Uh red crud-icchio spread? [raucous laughter.]
Sir, you have the audacity to say what we're all thinking.
-You simply must join us.
-Me? OK! Red crud-icchio spread.
[riotous laughter.]
You seem prepared for winter.
-That's some healthy blubber! -Well, I never! -Sticks! -What? It was a compliment.
It's not like I said she wasn't prepared for winter.
Welcome to the Awardy Awards, where we award an Awardy Award for Award-winning service.
Tonight, one of you nominees will be awarded your very own Awardy Award.
That's it, I'm firing my speechwriter.
Check out that ridiculous hat.
That, sir, is the official hat of the Jackalope Lodge, of which I am president.
But upon closer inspection, it does look asinine.
[laughter.]
-What is this? -It's your pre-salad, post-soup, mid-appetizer, post-post cocktail tertiary thimble fork.
Excuse me.
Pardon me, pardon me.
Evil genius coming through.
Move it, shell-boy.
-Eggman? How did you -Get nominated? Let's just say I had a loyal base of supporters.
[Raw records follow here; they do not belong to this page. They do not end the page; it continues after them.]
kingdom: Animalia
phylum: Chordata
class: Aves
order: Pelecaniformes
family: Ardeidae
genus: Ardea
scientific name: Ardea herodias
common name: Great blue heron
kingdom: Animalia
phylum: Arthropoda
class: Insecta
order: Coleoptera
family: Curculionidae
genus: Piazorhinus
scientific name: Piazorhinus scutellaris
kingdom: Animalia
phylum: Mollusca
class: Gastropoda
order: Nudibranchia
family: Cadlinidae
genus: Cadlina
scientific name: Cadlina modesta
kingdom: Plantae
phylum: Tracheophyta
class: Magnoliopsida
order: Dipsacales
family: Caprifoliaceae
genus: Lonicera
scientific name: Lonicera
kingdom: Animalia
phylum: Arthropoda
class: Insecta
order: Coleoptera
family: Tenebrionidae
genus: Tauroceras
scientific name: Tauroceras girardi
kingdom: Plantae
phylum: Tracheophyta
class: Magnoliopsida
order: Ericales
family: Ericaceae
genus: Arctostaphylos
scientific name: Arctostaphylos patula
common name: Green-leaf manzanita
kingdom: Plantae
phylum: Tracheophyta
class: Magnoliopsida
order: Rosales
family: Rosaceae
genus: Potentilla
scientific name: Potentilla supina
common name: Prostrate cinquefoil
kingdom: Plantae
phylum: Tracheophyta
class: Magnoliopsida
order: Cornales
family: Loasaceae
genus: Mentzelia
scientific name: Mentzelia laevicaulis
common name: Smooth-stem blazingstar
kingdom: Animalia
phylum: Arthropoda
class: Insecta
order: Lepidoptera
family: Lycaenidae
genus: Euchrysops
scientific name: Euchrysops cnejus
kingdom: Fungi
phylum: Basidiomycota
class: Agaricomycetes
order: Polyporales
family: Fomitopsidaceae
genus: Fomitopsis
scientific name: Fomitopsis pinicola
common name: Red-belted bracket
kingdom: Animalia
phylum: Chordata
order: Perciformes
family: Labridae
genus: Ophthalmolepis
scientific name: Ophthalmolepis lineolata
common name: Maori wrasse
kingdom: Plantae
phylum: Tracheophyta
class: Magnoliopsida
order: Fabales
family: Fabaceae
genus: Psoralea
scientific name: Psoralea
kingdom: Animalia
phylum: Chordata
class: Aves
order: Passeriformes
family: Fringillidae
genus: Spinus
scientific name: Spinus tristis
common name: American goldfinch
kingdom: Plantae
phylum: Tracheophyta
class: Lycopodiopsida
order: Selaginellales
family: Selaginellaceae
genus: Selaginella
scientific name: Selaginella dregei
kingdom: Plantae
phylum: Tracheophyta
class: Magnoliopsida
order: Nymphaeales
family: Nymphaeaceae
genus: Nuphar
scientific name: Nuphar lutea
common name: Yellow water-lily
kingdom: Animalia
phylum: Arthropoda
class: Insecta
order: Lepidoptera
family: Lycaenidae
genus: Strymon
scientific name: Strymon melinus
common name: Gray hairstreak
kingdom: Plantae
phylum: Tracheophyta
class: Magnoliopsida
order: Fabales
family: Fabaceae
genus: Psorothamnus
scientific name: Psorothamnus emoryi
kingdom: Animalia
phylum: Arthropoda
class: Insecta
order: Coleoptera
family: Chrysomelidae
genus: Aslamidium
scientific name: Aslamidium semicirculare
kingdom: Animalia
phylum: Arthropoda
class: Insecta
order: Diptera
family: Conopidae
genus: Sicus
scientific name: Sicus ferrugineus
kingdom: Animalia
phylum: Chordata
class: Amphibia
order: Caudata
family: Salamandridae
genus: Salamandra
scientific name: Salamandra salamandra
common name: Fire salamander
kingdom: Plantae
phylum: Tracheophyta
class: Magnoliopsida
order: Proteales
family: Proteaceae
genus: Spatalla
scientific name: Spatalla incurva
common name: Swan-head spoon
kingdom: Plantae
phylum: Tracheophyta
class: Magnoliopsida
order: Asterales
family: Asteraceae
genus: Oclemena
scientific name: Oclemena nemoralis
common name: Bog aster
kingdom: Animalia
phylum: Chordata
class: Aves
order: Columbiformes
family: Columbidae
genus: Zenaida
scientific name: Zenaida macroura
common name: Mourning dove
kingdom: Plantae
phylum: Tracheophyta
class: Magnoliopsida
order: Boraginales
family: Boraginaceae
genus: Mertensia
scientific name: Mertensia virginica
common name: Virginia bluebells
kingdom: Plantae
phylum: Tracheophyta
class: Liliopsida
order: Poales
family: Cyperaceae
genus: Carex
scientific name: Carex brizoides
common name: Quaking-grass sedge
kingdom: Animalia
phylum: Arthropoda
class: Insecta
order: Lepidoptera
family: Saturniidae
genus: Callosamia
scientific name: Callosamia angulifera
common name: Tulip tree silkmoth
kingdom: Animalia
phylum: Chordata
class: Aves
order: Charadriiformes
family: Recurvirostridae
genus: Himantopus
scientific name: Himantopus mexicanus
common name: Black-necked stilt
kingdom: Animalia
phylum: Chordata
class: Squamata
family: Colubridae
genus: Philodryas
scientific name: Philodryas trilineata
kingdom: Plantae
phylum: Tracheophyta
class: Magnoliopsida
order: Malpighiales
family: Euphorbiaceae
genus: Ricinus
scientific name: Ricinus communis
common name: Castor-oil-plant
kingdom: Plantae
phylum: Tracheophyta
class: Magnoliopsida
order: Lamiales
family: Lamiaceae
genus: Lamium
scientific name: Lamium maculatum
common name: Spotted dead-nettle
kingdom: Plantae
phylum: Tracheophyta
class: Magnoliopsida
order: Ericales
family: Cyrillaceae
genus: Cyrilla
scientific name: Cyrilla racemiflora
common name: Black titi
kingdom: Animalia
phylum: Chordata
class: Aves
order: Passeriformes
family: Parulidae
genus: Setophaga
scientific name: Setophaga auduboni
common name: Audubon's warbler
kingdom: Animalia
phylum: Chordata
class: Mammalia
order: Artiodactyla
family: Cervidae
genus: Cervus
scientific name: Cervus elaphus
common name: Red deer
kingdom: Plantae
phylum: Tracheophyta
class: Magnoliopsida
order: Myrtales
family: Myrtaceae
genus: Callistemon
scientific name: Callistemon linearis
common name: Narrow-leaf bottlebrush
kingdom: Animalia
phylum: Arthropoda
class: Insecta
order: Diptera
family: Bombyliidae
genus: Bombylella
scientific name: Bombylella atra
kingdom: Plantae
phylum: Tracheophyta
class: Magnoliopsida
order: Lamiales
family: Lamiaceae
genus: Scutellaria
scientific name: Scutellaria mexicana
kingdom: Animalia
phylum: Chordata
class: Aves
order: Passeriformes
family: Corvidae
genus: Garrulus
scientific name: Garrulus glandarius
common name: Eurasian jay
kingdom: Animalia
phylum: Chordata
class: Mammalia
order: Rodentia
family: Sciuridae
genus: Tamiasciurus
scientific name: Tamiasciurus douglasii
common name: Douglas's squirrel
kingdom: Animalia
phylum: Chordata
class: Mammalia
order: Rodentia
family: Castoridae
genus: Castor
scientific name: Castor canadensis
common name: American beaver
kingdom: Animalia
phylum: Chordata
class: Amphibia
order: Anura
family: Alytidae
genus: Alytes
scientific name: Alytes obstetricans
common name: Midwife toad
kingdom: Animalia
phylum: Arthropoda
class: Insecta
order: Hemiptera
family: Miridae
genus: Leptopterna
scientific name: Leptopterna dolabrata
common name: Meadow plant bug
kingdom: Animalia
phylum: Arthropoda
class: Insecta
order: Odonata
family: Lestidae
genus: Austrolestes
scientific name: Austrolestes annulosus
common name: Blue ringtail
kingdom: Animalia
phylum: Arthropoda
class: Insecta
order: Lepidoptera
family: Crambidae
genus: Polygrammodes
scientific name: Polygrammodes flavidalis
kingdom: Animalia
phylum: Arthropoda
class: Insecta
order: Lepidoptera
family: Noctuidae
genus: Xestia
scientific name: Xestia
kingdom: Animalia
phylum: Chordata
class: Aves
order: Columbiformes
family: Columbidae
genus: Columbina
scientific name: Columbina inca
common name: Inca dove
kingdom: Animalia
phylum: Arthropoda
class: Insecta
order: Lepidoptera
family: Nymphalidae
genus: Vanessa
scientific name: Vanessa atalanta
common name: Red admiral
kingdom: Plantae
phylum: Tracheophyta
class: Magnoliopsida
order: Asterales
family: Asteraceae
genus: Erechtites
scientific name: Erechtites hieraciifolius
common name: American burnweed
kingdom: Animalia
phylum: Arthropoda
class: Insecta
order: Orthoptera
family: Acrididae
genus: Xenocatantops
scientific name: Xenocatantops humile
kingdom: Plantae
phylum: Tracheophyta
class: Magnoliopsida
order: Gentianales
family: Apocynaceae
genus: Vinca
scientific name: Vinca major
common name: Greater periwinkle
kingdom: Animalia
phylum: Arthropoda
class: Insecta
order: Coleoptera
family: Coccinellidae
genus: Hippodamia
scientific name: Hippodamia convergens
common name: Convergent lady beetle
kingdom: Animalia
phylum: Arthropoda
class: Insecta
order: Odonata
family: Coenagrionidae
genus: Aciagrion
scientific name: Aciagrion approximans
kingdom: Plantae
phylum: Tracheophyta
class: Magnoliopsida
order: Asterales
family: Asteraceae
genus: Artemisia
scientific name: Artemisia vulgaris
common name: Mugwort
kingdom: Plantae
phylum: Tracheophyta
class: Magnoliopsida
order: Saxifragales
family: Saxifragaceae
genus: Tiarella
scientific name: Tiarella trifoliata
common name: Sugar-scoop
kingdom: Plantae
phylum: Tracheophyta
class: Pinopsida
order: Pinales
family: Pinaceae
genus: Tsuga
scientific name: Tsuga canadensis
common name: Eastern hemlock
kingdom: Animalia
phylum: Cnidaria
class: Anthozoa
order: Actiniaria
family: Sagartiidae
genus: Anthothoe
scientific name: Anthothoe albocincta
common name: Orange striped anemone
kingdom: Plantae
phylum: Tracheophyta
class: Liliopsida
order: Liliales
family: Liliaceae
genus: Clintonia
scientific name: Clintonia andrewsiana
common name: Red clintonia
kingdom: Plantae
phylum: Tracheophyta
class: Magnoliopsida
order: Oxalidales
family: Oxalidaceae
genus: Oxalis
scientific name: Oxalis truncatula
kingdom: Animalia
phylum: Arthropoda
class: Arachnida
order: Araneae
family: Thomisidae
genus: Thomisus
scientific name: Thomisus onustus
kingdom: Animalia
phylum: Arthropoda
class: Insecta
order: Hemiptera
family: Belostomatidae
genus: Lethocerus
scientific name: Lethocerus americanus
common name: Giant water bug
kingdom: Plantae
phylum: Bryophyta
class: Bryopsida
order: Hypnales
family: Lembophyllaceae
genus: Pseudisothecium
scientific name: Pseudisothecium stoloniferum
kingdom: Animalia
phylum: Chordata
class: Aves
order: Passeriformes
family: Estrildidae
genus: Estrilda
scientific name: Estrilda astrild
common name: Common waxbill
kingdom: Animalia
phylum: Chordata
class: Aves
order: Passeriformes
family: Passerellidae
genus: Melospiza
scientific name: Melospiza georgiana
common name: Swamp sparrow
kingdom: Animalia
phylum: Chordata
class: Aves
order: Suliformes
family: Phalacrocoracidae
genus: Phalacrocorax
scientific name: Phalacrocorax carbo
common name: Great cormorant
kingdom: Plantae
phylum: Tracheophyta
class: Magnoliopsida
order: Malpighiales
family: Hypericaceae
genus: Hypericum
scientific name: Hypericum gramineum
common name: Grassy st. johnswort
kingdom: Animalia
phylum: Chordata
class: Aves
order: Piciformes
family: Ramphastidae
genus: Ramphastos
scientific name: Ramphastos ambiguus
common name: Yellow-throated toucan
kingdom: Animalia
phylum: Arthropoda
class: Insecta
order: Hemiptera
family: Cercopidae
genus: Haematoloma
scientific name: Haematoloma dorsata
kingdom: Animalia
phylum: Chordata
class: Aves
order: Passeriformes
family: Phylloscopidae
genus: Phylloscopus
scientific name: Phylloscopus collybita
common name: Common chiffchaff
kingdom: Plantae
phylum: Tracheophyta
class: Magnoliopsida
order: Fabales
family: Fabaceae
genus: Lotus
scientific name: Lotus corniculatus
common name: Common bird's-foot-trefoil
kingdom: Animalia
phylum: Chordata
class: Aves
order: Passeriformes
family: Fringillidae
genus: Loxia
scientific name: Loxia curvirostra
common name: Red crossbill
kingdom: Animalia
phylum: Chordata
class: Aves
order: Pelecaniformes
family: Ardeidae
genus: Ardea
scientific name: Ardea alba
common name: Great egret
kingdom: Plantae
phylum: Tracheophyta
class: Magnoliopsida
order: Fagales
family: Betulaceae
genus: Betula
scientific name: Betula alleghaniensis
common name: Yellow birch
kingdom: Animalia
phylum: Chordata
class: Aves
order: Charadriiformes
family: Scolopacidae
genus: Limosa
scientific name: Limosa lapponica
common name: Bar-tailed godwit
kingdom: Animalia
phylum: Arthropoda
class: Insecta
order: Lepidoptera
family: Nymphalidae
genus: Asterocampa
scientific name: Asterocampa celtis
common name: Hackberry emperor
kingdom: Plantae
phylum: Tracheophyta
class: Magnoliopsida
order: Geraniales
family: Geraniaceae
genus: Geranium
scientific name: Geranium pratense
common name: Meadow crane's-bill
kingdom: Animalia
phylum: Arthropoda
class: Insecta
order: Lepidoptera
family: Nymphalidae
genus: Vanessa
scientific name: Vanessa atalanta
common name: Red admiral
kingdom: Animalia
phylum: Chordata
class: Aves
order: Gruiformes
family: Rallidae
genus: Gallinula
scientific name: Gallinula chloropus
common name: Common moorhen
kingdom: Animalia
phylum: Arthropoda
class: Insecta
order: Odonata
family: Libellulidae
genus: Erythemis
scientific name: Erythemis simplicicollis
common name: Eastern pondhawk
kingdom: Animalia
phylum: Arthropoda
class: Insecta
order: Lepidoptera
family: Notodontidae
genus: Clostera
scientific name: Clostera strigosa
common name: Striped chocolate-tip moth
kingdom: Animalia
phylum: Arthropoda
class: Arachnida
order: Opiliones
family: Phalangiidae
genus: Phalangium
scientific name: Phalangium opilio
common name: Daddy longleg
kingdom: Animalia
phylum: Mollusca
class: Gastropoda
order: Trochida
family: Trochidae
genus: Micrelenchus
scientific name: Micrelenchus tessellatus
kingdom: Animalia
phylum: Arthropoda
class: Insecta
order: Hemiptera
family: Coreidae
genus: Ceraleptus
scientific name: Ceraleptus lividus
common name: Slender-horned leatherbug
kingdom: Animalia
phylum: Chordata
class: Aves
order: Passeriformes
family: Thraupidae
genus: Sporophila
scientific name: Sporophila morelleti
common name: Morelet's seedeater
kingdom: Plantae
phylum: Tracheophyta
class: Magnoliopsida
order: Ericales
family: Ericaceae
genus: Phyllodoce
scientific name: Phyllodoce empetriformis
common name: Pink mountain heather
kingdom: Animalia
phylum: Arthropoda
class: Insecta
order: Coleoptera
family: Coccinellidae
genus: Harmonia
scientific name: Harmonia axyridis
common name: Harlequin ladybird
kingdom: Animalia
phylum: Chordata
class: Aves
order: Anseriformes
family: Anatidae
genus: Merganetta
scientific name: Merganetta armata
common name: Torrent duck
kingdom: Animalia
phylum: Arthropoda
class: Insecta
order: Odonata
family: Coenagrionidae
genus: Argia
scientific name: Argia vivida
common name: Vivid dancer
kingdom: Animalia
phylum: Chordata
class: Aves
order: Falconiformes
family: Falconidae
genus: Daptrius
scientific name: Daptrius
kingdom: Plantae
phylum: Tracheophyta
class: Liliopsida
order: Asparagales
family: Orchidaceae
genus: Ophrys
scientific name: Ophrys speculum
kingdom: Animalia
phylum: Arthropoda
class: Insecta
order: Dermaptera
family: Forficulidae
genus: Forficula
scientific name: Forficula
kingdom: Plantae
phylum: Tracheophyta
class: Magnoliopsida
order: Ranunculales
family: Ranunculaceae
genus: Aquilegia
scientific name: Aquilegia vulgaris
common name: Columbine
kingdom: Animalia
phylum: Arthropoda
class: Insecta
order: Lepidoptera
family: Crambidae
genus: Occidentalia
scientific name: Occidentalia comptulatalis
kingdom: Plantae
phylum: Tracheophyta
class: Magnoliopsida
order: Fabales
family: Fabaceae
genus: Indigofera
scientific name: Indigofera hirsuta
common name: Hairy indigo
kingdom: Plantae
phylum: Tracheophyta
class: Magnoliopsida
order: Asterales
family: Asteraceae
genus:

Finally, a use for my ballot-stuffing robot! You look familiar.
Do I know you? Start with a compliment! You have healthy hindquarters! Why, thank you! I just started taking spin classes.
[slurps.]
See that, Shelly? That's how a lady slurps soup from a bowl.
[slurps.]
Ladies and gentlemen, we're ready to announce this year's winner.
And the Awardy goes to Leroy the Turtle! Yes! Yahoo! Score one for Leroy! Leroy the Turtle? That award was mine! Something smells fishy here.
I have irritable bowl syndrome.
[growls.]
If you won't give me the award, I'll take it! With my ballot-stuffing robot! Stuffer Bot, stuff their ballots! This is not quite as menacing as I'd hoped.
Minions, attack! [screaming.]
Sticks, get him! A lady doesn't fight.
That's how I know you! Sticks, we could really use some help! No! Must remain ladylike! That's it.
I'm sick of being proper.
Time to get primal! Yah! Give us a pound, dear chap.
Eat garbage! I'll be back.
And next time I'll bring more ballots.
More ballots! Leroy, you may have won the Awardy, but I think we can all agree that, today, I was the real hero.
Yes.
But I won the award.
Gimme the shiny! Stay cool and keep rocking that bow tie.
[laughter.]
Thanks for saving our skins, Sticks.
I guess it isn't always proper to be proper.
Just following the old instincts! Can you teach me how to do that? -Sure! -Argh!